Moscow Shootout Reportedly Linked to Ex-Convict Wagner Mercenaries

A high-profile kidnapping case ended in a police shootout, leaving one former mercenary dead after he allegedly murdered the kidnappee and the getaway driver with his accomplice to erase their tracks.

A shootout in Moscow on Tuesday evening left one suspect dead and another in custody in a high-profile kidnapping and murder case.

The two suspects, who reportedly fought in Ukraine after being recruited into the Wagner mercenary group while imprisoned, were said to have kidnapped and murdered a victim from the Russian city of Penza, and later their getaway driver.

Kidnap, murder, law enforcement shootout

Russian media said the two men kidnapped and killed an unnamed 39-year-old man in Penza between Jan. 29 and 30, then fled to Moscow, where the shootout took place on Tuesday evening.

Little information is released about the kidnapping case, including the identity of the victim and the motivation for the kidnapping and murder.

The shootout took place when, on Tuesday, Russian authorities attempted to apprehend the suspects, who then barricaded themselves in an apartment building at a house on Rublevskoye Highway in Moscow. One suspect was killed in the shootout while the other was arrested. Authorities reported no other casualties.

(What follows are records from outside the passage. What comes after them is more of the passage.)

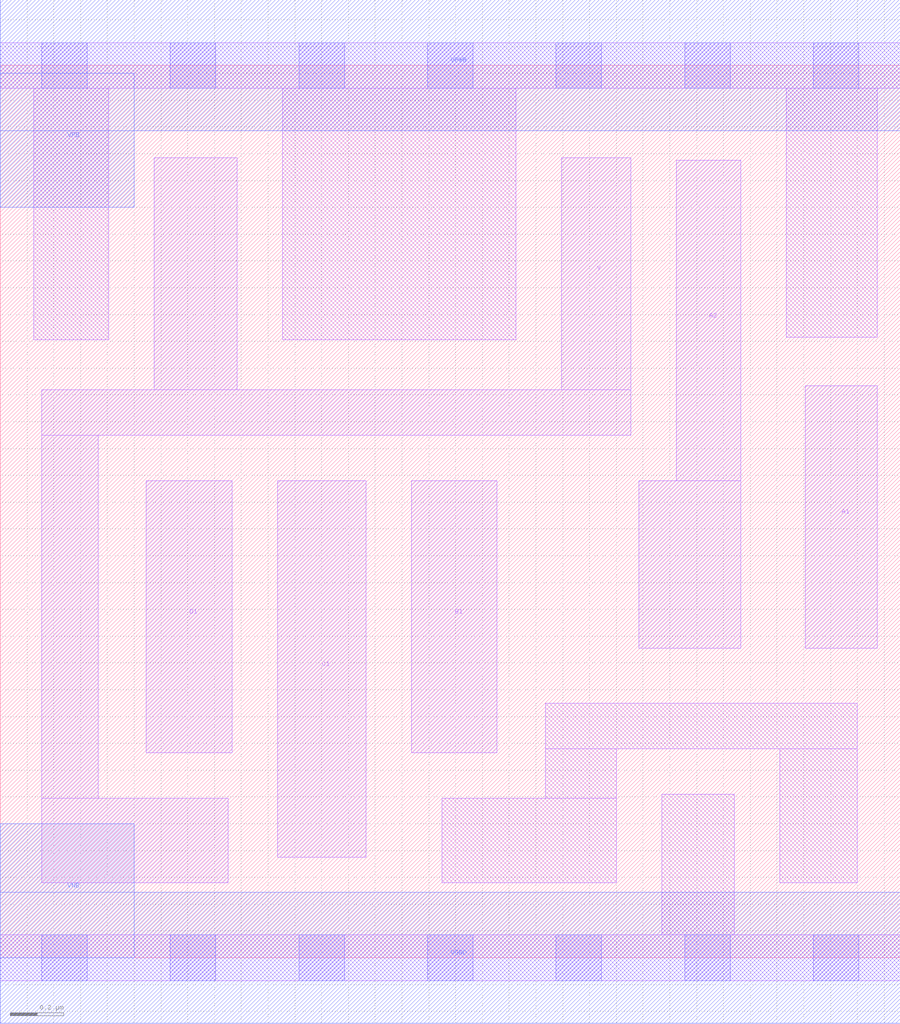
<source format=lef>
# Copyright 2020 The SkyWater PDK Authors
#
# Licensed under the Apache License, Version 2.0 (the "License");
# you may not use this file except in compliance with the License.
# You may obtain a copy of the License at
#
#     https://www.apache.org/licenses/LICENSE-2.0
#
# Unless required by applicable law or agreed to in writing, software
# distributed under the License is distributed on an "AS IS" BASIS,
# WITHOUT WARRANTIES OR CONDITIONS OF ANY KIND, either express or implied.
# See the License for the specific language governing permissions and
# limitations under the License.
#
# SPDX-License-Identifier: Apache-2.0

VERSION 5.5 ;
NAMESCASESENSITIVE ON ;
BUSBITCHARS "[]" ;
DIVIDERCHAR "/" ;
MACRO sky130_fd_sc_lp__o2111ai_0
  CLASS CORE ;
  SOURCE USER ;
  ORIGIN  0.000000  0.000000 ;
  SIZE  3.360000 BY  3.330000 ;
  SYMMETRY X Y R90 ;
  SITE unit ;
  PIN A1
    ANTENNAGATEAREA  0.159000 ;
    DIRECTION INPUT ;
    USE SIGNAL ;
    PORT
      LAYER li1 ;
        RECT 3.005000 1.155000 3.275000 2.135000 ;
    END
  END A1
  PIN A2
    ANTENNAGATEAREA  0.159000 ;
    DIRECTION INPUT ;
    USE SIGNAL ;
    PORT
      LAYER li1 ;
        RECT 2.385000 1.155000 2.765000 1.780000 ;
        RECT 2.525000 1.780000 2.765000 2.975000 ;
    END
  END A2
  PIN B1
    ANTENNAGATEAREA  0.159000 ;
    DIRECTION INPUT ;
    USE SIGNAL ;
    PORT
      LAYER li1 ;
        RECT 1.535000 0.765000 1.855000 1.780000 ;
    END
  END B1
  PIN C1
    ANTENNAGATEAREA  0.159000 ;
    DIRECTION INPUT ;
    USE SIGNAL ;
    PORT
      LAYER li1 ;
        RECT 1.035000 0.375000 1.365000 1.780000 ;
    END
  END C1
  PIN D1
    ANTENNAGATEAREA  0.159000 ;
    DIRECTION INPUT ;
    USE SIGNAL ;
    PORT
      LAYER li1 ;
        RECT 0.545000 0.765000 0.865000 1.780000 ;
    END
  END D1
  PIN Y
    ANTENNADIFFAREA  0.644500 ;
    DIRECTION OUTPUT ;
    USE SIGNAL ;
    PORT
      LAYER li1 ;
        RECT 0.155000 0.280000 0.850000 0.595000 ;
        RECT 0.155000 0.595000 0.365000 1.950000 ;
        RECT 0.155000 1.950000 2.355000 2.120000 ;
        RECT 0.575000 2.120000 0.885000 2.985000 ;
        RECT 2.095000 2.120000 2.355000 2.985000 ;
    END
  END Y
  PIN VGND
    DIRECTION INOUT ;
    USE GROUND ;
    PORT
      LAYER met1 ;
        RECT 0.000000 -0.245000 3.360000 0.245000 ;
    END
  END VGND
  PIN VNB
    DIRECTION INOUT ;
    USE GROUND ;
    PORT
      LAYER met1 ;
        RECT 0.000000 0.000000 0.500000 0.500000 ;
    END
  END VNB
  PIN VPB
    DIRECTION INOUT ;
    USE POWER ;
    PORT
      LAYER met1 ;
        RECT 0.000000 2.800000 0.500000 3.300000 ;
    END
  END VPB
  PIN VPWR
    DIRECTION INOUT ;
    USE POWER ;
    PORT
      LAYER met1 ;
        RECT 0.000000 3.085000 3.360000 3.575000 ;
    END
  END VPWR
  OBS
    LAYER li1 ;
      RECT 0.000000 -0.085000 3.360000 0.085000 ;
      RECT 0.000000  3.245000 3.360000 3.415000 ;
      RECT 0.125000  2.305000 0.405000 3.245000 ;
      RECT 1.055000  2.305000 1.925000 3.245000 ;
      RECT 1.650000  0.280000 2.300000 0.595000 ;
      RECT 2.035000  0.595000 2.300000 0.780000 ;
      RECT 2.035000  0.780000 3.200000 0.950000 ;
      RECT 2.470000  0.085000 2.740000 0.610000 ;
      RECT 2.910000  0.280000 3.200000 0.780000 ;
      RECT 2.935000  2.315000 3.275000 3.245000 ;
    LAYER mcon ;
      RECT 0.155000 -0.085000 0.325000 0.085000 ;
      RECT 0.155000  3.245000 0.325000 3.415000 ;
      RECT 0.635000 -0.085000 0.805000 0.085000 ;
      RECT 0.635000  3.245000 0.805000 3.415000 ;
      RECT 1.115000 -0.085000 1.285000 0.085000 ;
      RECT 1.115000  3.245000 1.285000 3.415000 ;
      RECT 1.595000 -0.085000 1.765000 0.085000 ;
      RECT 1.595000  3.245000 1.765000 3.415000 ;
      RECT 2.075000 -0.085000 2.245000 0.085000 ;
      RECT 2.075000  3.245000 2.245000 3.415000 ;
      RECT 2.555000 -0.085000 2.725000 0.085000 ;
      RECT 2.555000  3.245000 2.725000 3.415000 ;
      RECT 3.035000 -0.085000 3.205000 0.085000 ;
      RECT 3.035000  3.245000 3.205000 3.415000 ;
  END
END sky130_fd_sc_lp__o2111ai_0

</source>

State media RIA Novosti, citing the Russian Investigative Committee, said a dead man, identified as a taxi driver for the suspects, was later found in a taxi in western Moscow.

The driver is said to have requested 85,000 rubles ($1,117) from the suspects, who refused to pay after arrival and presumably murdered the driver.

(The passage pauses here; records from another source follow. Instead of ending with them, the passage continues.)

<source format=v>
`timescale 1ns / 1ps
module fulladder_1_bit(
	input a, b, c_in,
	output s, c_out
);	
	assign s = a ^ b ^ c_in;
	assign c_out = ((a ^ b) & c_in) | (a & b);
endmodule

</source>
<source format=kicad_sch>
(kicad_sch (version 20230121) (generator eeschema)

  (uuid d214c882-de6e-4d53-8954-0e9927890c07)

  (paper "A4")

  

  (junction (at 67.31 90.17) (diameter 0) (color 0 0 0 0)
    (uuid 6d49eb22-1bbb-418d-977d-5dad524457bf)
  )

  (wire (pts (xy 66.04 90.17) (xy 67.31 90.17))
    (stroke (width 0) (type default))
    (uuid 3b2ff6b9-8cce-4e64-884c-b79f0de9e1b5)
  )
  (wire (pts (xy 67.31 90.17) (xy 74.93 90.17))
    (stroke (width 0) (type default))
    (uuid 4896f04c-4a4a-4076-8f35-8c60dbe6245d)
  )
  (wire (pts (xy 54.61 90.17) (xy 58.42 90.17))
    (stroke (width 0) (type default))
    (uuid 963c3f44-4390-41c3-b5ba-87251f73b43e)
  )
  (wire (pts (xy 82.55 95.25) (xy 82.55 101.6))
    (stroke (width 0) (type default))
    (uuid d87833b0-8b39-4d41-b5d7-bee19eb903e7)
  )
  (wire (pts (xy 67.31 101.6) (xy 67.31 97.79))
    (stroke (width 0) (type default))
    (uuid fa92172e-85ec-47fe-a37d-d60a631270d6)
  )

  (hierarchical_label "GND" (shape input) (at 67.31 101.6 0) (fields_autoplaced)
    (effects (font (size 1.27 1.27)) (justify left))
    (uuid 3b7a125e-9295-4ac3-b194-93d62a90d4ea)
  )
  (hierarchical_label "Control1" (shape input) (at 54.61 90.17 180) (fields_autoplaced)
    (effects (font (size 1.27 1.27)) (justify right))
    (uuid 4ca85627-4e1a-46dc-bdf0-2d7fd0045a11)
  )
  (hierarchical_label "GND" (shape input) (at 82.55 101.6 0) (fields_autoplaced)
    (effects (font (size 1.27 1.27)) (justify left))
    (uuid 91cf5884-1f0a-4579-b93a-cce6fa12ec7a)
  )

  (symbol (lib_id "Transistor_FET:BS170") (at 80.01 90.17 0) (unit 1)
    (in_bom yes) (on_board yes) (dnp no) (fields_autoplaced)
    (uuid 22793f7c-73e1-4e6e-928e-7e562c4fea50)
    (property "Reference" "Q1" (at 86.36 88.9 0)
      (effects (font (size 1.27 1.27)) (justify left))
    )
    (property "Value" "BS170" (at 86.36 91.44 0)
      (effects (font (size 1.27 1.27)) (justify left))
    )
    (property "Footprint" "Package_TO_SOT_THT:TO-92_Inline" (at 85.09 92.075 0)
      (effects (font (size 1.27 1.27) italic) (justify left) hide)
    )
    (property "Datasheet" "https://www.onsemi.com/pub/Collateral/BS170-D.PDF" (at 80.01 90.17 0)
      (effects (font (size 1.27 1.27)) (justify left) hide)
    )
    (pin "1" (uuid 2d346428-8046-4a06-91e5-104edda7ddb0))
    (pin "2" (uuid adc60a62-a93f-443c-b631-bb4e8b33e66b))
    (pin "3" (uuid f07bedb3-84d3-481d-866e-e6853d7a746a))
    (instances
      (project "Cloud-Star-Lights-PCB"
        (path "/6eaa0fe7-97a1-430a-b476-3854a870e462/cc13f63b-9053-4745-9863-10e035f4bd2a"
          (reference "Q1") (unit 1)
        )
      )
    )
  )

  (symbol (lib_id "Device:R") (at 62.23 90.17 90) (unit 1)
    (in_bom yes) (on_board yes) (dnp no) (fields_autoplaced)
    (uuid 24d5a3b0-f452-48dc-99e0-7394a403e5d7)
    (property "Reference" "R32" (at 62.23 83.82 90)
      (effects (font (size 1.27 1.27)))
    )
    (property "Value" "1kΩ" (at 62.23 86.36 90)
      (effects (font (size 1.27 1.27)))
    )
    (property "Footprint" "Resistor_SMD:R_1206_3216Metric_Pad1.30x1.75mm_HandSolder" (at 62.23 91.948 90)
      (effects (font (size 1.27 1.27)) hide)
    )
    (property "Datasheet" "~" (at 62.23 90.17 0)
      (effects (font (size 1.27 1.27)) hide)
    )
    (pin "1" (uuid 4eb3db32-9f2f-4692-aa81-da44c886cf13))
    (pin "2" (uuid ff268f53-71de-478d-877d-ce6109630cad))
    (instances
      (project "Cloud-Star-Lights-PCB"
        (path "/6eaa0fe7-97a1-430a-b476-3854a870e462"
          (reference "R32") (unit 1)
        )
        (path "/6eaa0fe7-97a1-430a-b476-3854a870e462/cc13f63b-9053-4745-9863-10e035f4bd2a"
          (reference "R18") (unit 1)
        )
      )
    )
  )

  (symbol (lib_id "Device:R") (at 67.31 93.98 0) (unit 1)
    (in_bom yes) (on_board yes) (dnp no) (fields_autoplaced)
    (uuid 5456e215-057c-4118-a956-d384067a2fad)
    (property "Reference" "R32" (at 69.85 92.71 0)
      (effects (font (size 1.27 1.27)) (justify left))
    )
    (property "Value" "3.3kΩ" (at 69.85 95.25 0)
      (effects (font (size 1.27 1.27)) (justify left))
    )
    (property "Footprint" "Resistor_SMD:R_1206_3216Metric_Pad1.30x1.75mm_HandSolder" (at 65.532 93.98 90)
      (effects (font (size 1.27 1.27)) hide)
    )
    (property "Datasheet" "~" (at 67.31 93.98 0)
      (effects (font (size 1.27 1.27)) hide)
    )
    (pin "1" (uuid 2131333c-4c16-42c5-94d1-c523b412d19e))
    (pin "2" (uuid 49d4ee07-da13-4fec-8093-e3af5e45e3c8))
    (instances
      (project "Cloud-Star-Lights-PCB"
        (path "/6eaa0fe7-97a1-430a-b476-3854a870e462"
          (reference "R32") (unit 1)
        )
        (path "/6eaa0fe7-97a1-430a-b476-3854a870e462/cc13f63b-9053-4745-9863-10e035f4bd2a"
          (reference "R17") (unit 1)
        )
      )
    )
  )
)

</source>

“It has been preliminarily established that the taxi driver agreed to take the suspects to the capital for 85,000 rubles, but upon arrival they refused to pay,” the committee said in a statement.

Alleged convict soldiers in Ukraine

A wanted notice shared by local state media on Jan. 30 identified the suspects as 41-year-old Mikhail Leontyev and 39-year-old Alexey Lanchikov. The outlet cautioned that the two were armed and advised against approaching them.

While the outlet said Leontyev murdered two people in 2014 and was sentenced to “23 years in a maximum-security penal colony” a year later, it said he was released “due to unfavorable circumstances” without elaboration.

But Cheka-OGPU, a Russian investigative outlet, claimed the two joined the Wagner mercenary group in 2022 and were later pardoned.

“The two men from Penza, Mikhail Leontiev and Alexey Lanchikov, were serving sentences in prisons until 2022. There, they signed contracts with the Wagner PMC and were sent to combat operations. After the contracts expired, they returned to their usual civilian life,” the channel wrote, citing its unnamed source.

In October 2023, Russian soldiers returned home after fighting in Ukraine – the majority of them former Wagner mercenaries – were linked to at least 27 murders. UN data suggested about 170,000 Russian convicts were recruited to fight in Ukraine by 2024, and over 1,130 former prisoners returning from the war were later re-accused of crimes, according to Novaya Gazeta Evropa.

Kyiv Post cannot independently verify Cheka-OGPU’s claims. Russian authorities have yet to comment on the two’s alleged military service.